Bordeaux
Ce vendredi 9 janvier 2026 marque une journée charnière dans la campagne des élections municipales à Bordeaux. D’un côté, Pierre Hurmic a officialisé sa candidature à un second mandat, confirmant une intention largement attendue. De l’autre, Thomas Cazenave a tenu son point presse de rentrée à la Chocolaterie Lalère, rue Bouffard, affichant une campagne désormais pleinement lancée. À deux mois du scrutin de mars, le duel politique commence à se structurer.
Pierre Hurmic, candidat à sa réélection
Le maire écologiste de Bordeaux a mis fin au suspense en annonçant officiellement sa candidature pour un second mandat. Élu en 2020 à la tête d’une coalition écologiste et de gauche, Pierre Hurmic revendique un bilan qu’il juge cohérent avec les engagements pris en début de mandat : transition écologique, réduction de la place de la voiture, végétalisation de l’espace public et renforcement progressif de la police municipale.
Dans ses premières prises de parole, il assume une ligne de continuité, tout en reconnaissant un contexte plus tendu qu’en 2020, marqué par les questions de sécurité, d’attractivité commerciale et de finances locales. Sa candidature s’inscrit dans un paysage politique bordelais profondément recomposé, où la droite et le centre cherchent désormais à s’unir pour reprendre la mairie.
Thomas Cazenave en campagne active
Le même jour, Thomas Cazenave a choisi la Chocolaterie Lalère, en plein cœur de Bordeaux, pour tenir son point presse de rentrée. Entouré de nombreux soutiens, le député de la Gironde a voulu afficher une campagne « en ordre de marche », structurée et dotée d’un calendrier précis.

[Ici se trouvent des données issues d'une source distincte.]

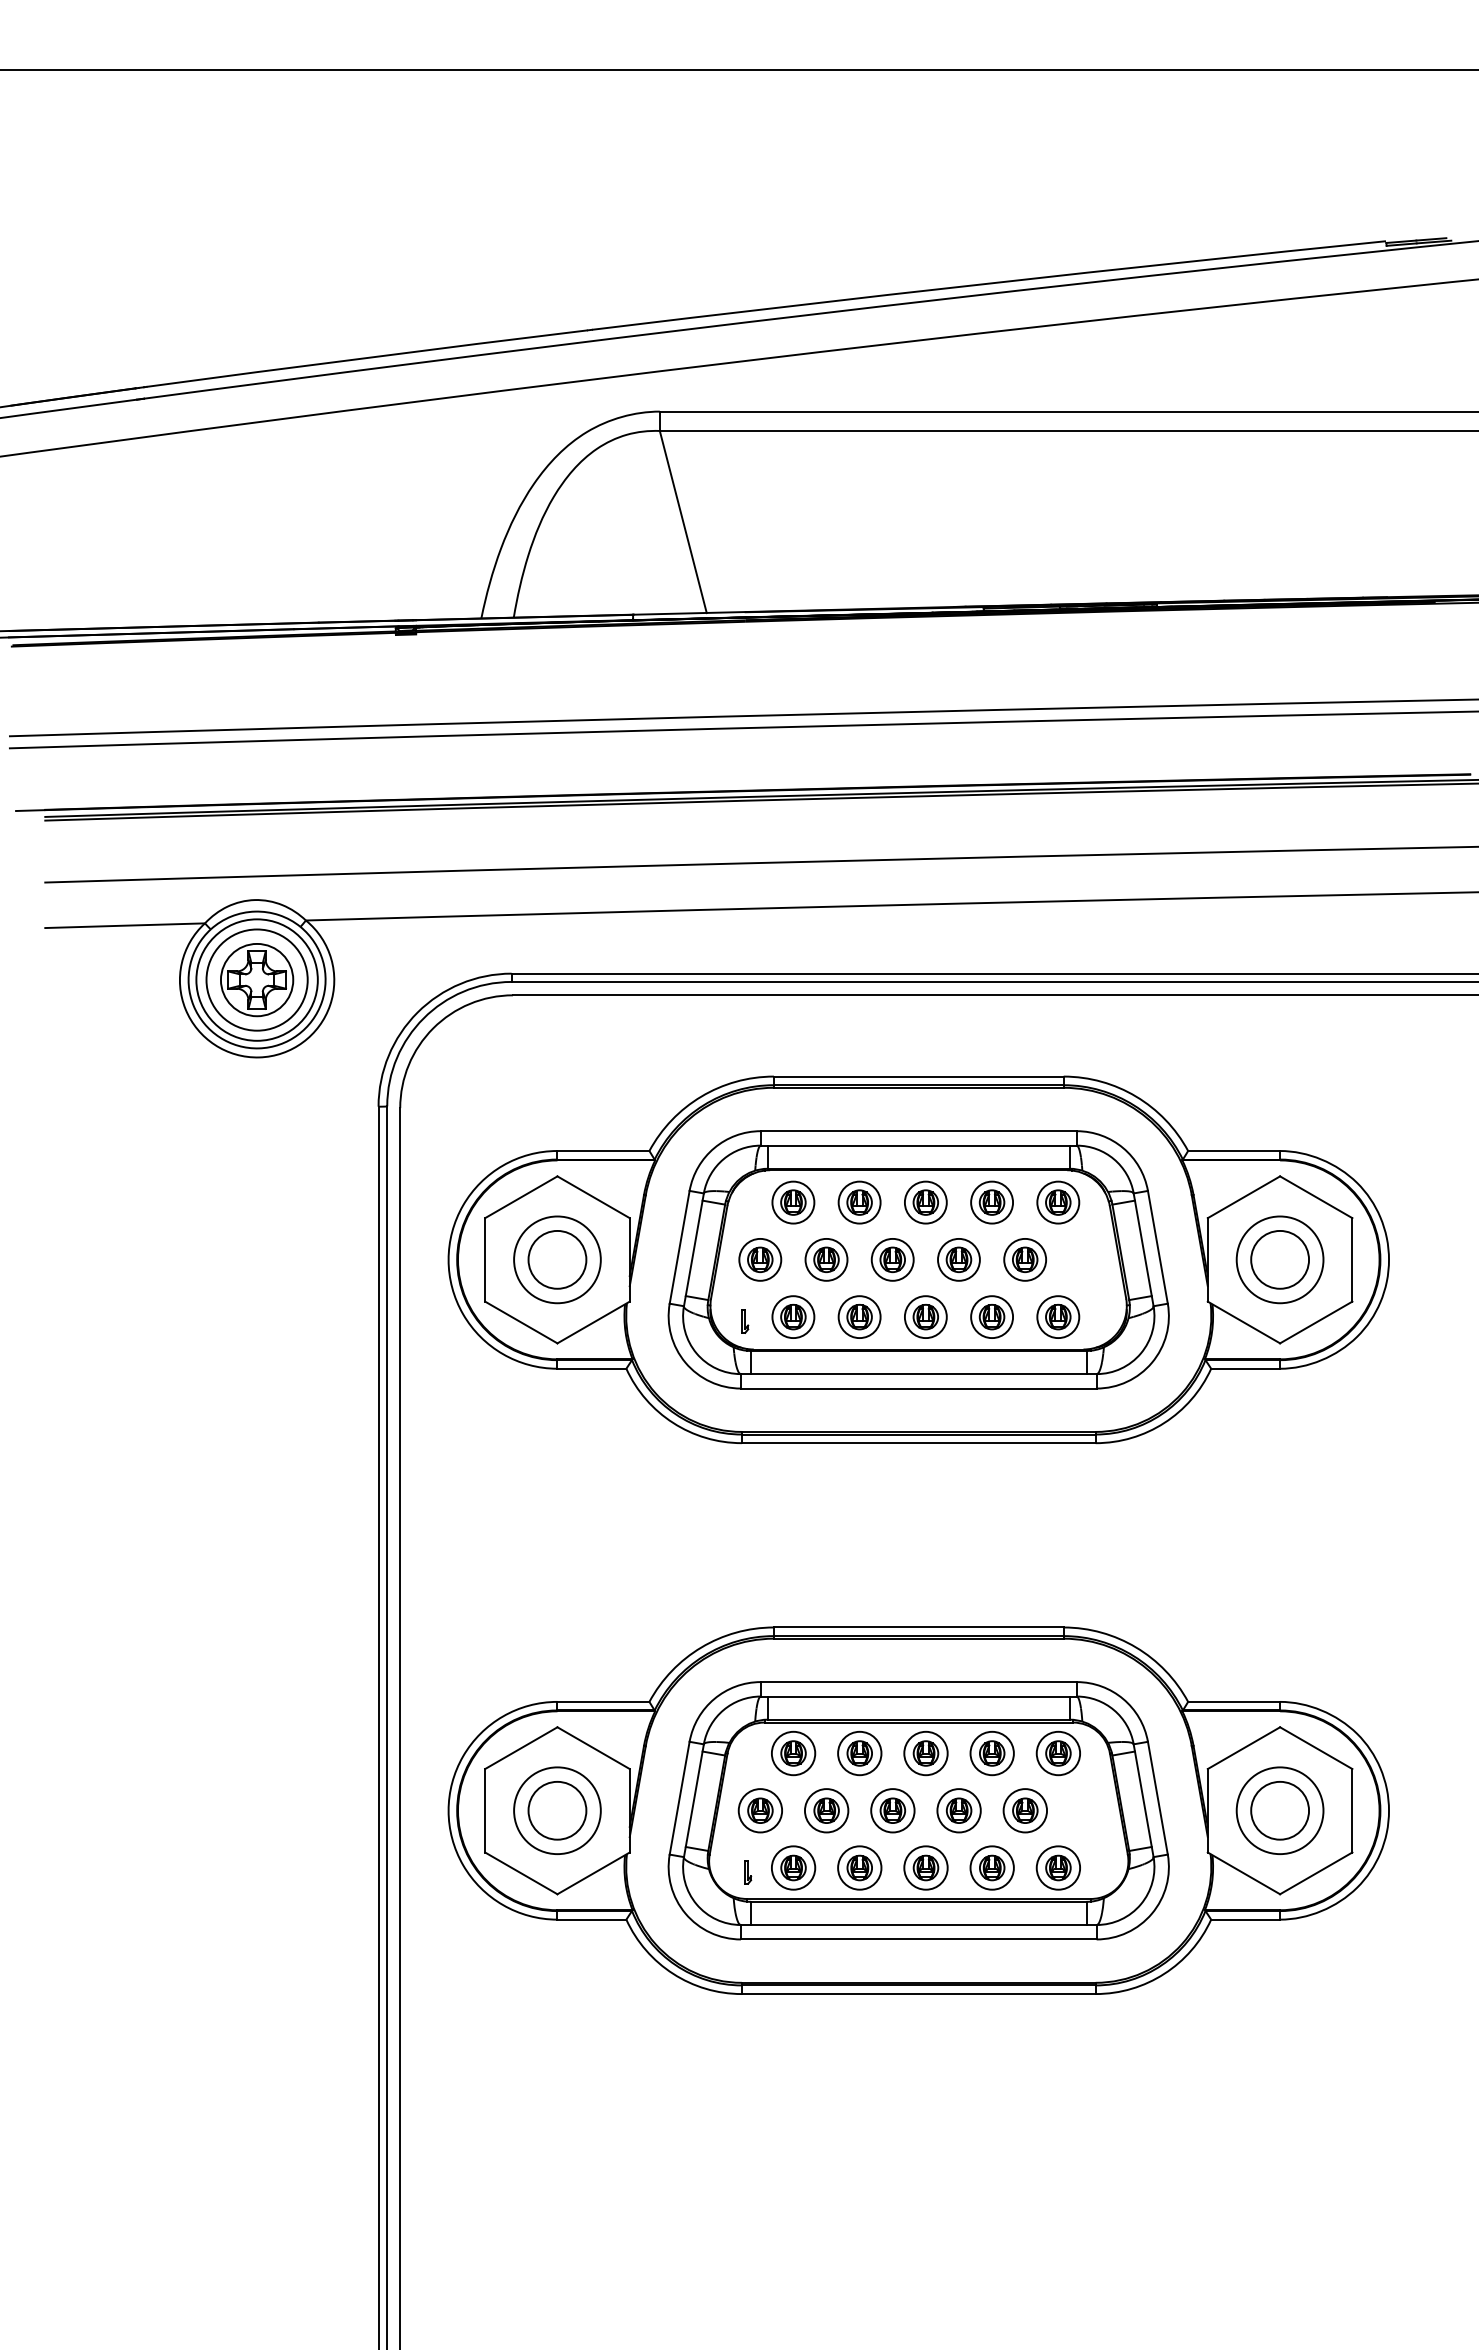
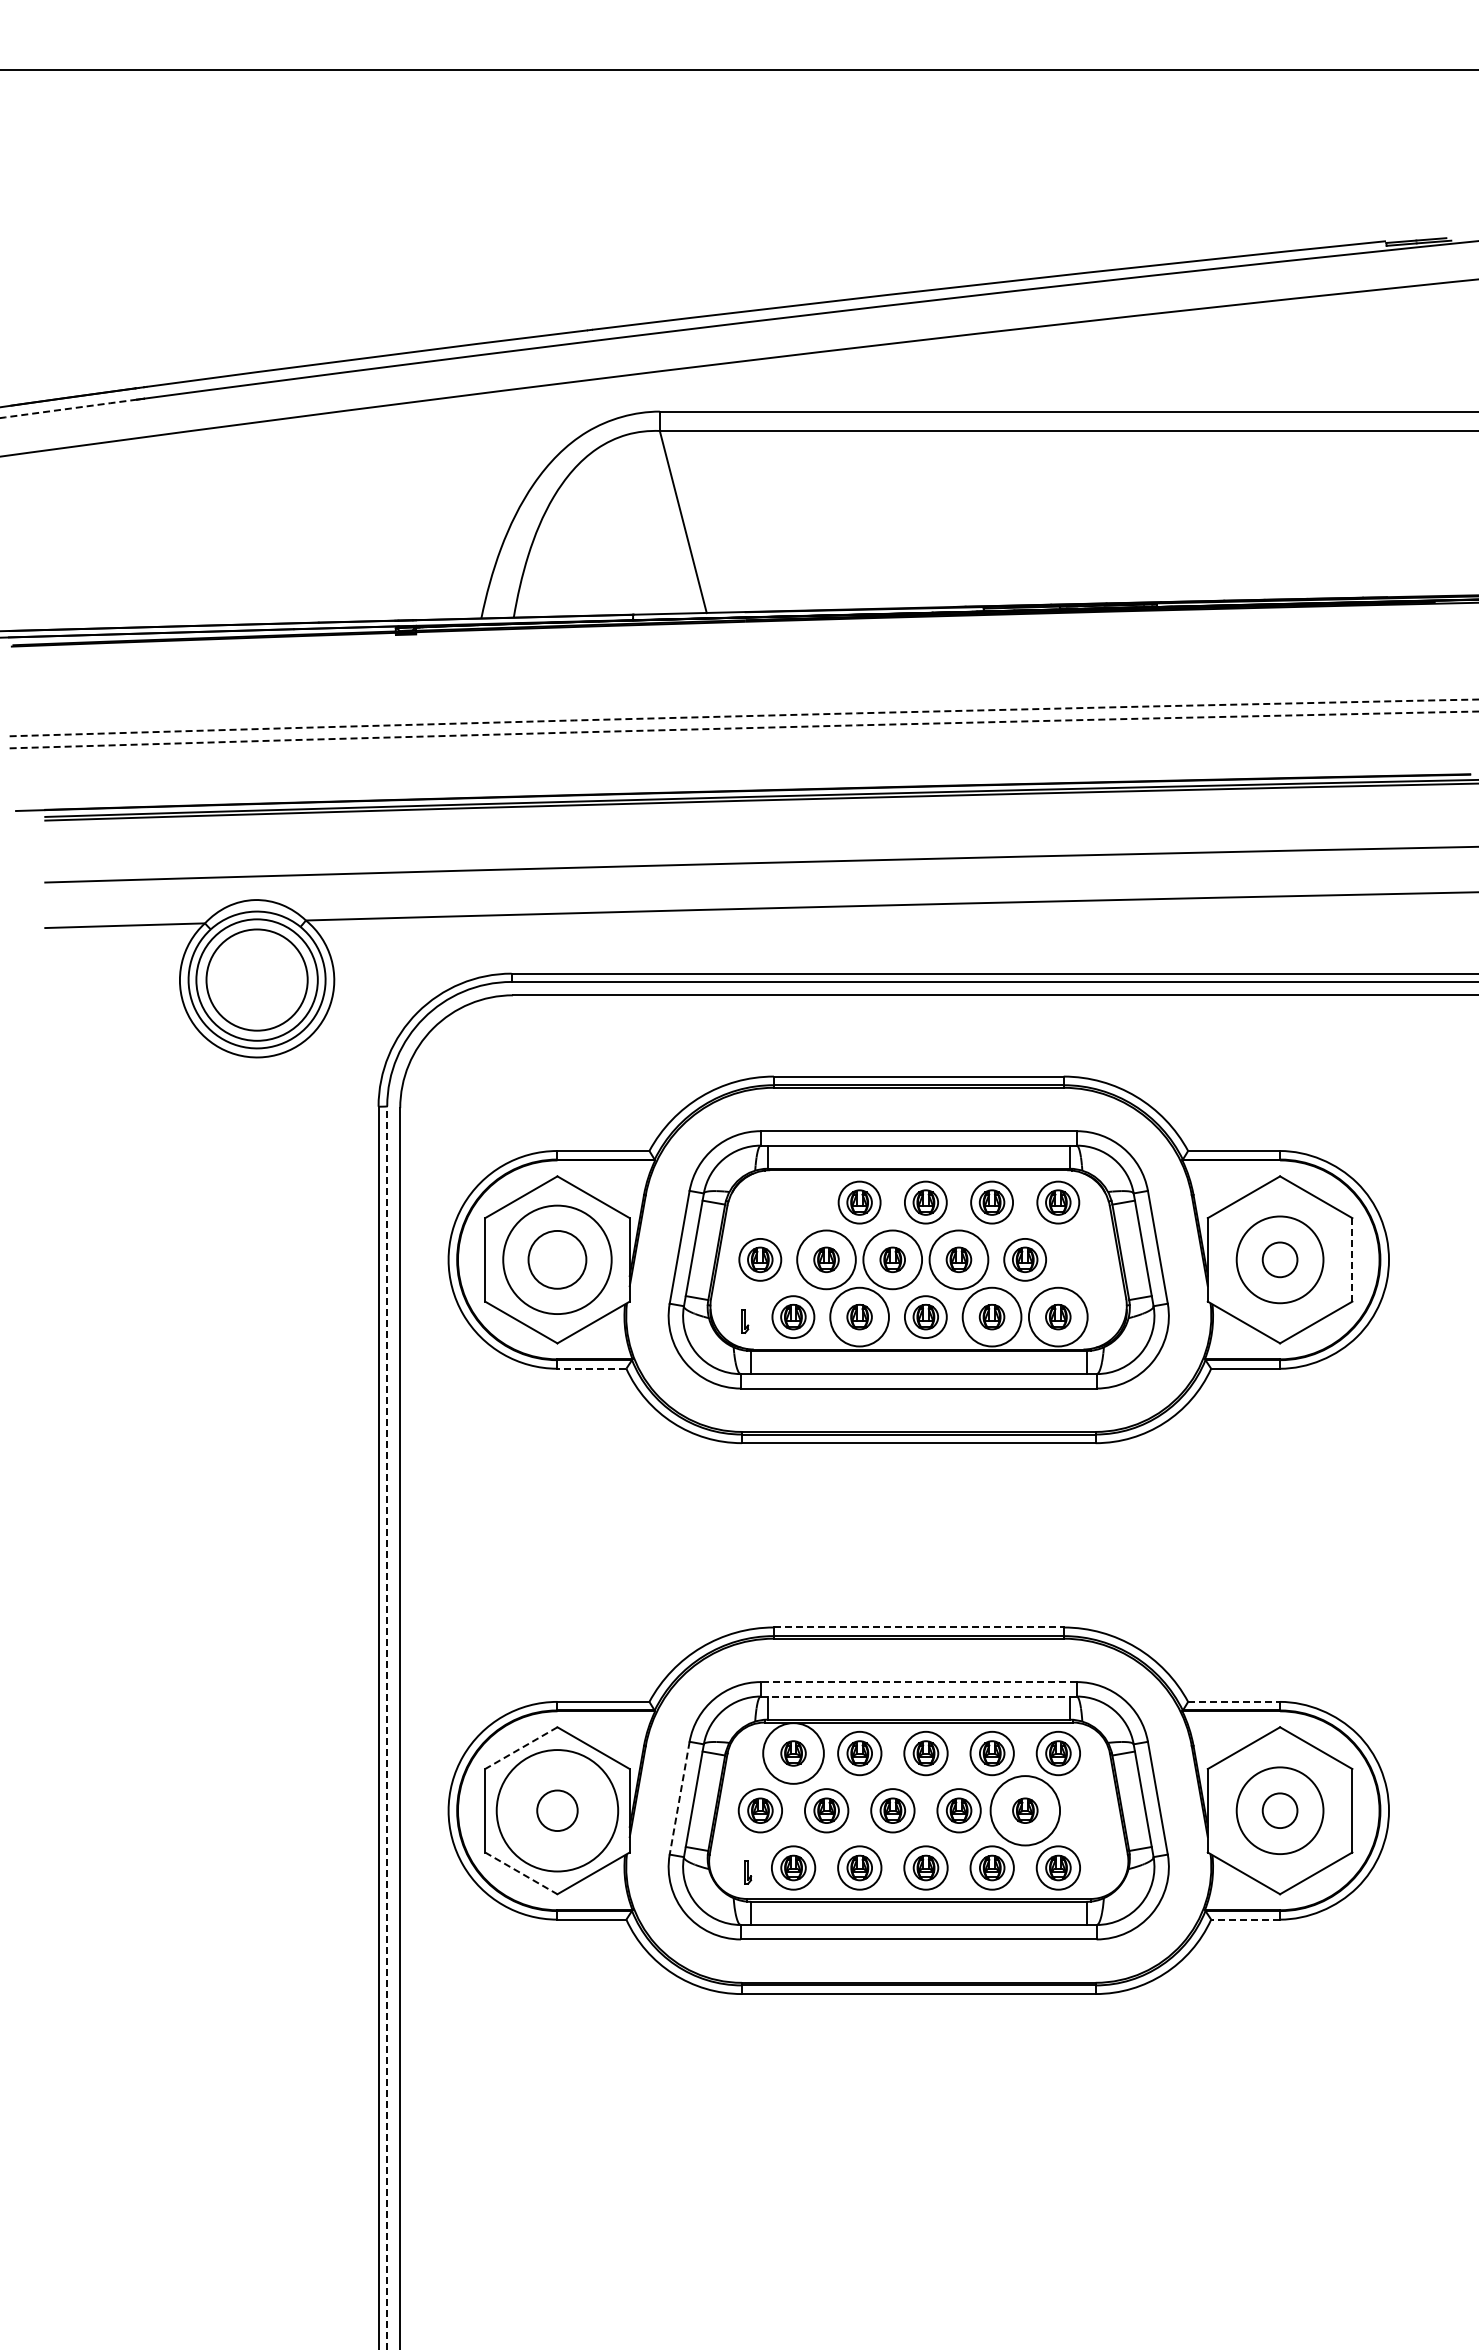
arc at (68, 408): solid -> dashed
arc at (744, 716): solid -> dashed
arc at (744, 728): solid -> dashed
part at (257, 980): present -> none
part at (793, 1202): present -> none
circle at (557, 1259) diameter: 87 px -> 108 px
circle at (826, 1259) diameter: 42 px -> 59 px
circle at (892, 1259) diameter: 42 px -> 59 px
circle at (958, 1259) diameter: 42 px -> 59 px
circle at (1280, 1259) diameter: 58 px -> 35 px
line at (1352, 1259): solid -> dashed
circle at (859, 1317) diameter: 42 px -> 59 px
circle at (992, 1317) diameter: 42 px -> 59 px
circle at (1058, 1317) diameter: 42 px -> 59 px
line at (591, 1368): solid -> dashed
line at (918, 1627): solid -> dashed
line at (918, 1682): solid -> dashed
line at (918, 1696): solid -> dashed
line at (1234, 1701): solid -> dashed
line at (387, 1727): solid -> dashed
line at (521, 1748): solid -> dashed
circle at (793, 1753) diameter: 43 px -> 61 px
line at (679, 1798): solid -> dashed
circle at (557, 1810) diameter: 58 px -> 40 px
circle at (557, 1810) diameter: 87 px -> 121 px
circle at (1025, 1810) diameter: 43 px -> 69 px
circle at (1280, 1810) diameter: 58 px -> 35 px
line at (521, 1873): solid -> dashed
line at (1245, 1919): solid -> dashed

Sa candidature repose désormais sur une large union de forces issues du centre, de la droite et de la société civile. La direction de campagne est assurée par Alexandra Siarri, secondée par Aurélien Leroy, tandis que Nathalie Delattre occupe la fonction de présidente du comité de soutien. Le ralliement officiel de Nathalie Delattre, intervenu ces dernières semaines, a constitué une étape déterminante dans la consolidation de cette candidature unique à droite et au centre.
Thomas Cazenave a détaillé les prochaines étapes : poursuite de la tournée des quartiers avec l’opération « 1 jour, 1 quartier », cycle de réunions publiques du 4 février au 6 mars, et présentation du programme complet courant février. Il met en avant une approche qu’il qualifie de pragmatique, articulée autour des enjeux du quotidien et d’une vision à long terme pour la métropole bordelaise.
Un centre droit rassemblé, mais un paysage pluriel
Si la candidature de Thomas Cazenave a permis de réduire la dispersion au centre et à droite, le paysage électoral bordelais reste marqué par une pluralité de candidatures. L’économiste Philippe Dessertine s’est positionné comme candidat issu de la société civile, mettant en avant les enjeux de gouvernance, de finances locales et d’attractivité économique.
À gauche de la majorité écologiste, les lignes se fragmentent davantage. La France insoumise a officiellement désigné Nordine Raymond comme tête de liste à Bordeaux. Conseiller municipal d’opposition, il incarne une ligne de rupture avec l’exécutif sortant, défendant un projet centré sur la justice sociale, les services publics de proximité et une écologie populaire ancrée dans les quartiers.
À gauche, des candidatures alternatives
Cette dynamique s’ajoute aux interrogations autour d’un éventuel retour de Philippe Poutou, ancien conseiller municipal et figure du Nouveau Parti anticapitaliste, qui n’a pas exclu de se représenter, sans officialiser sa décision à ce stade.
Autre profil atypique, Yves Simone, guide touristique, s’est également déclaré candidat. En dehors des partis traditionnels, il centre son discours sur le patrimoine, l’identité urbaine et la mémoire de la ville. Une candidature marginale sur le plan électoral, mais qui participe à la diversité des thèmes abordés dans la campagne.
Une campagne désormais polarisée
Avec l’entrée officielle de Pierre Hurmic dans la course et l’accélération de la campagne de Thomas Cazenave, la campagne municipale bordelaise entre dans une phase plus lisible. Le scrutin des 15 et 22 mars 2026 s’organisera autour d’un affrontement central entre une majorité sortante écologiste assumant son bilan et une opposition désormais rassemblée autour d’un candidat unique à droite et au centre.
Reste à savoir si cette polarisation suffira à mobiliser un électorat marqué par une forte abstention en 2020, et comment les candidatures périphériques pèseront sur les équilibres du premier tour. À deux mois de l’échéance, Bordeaux est entrée de plain-pied dans sa campagne municipale.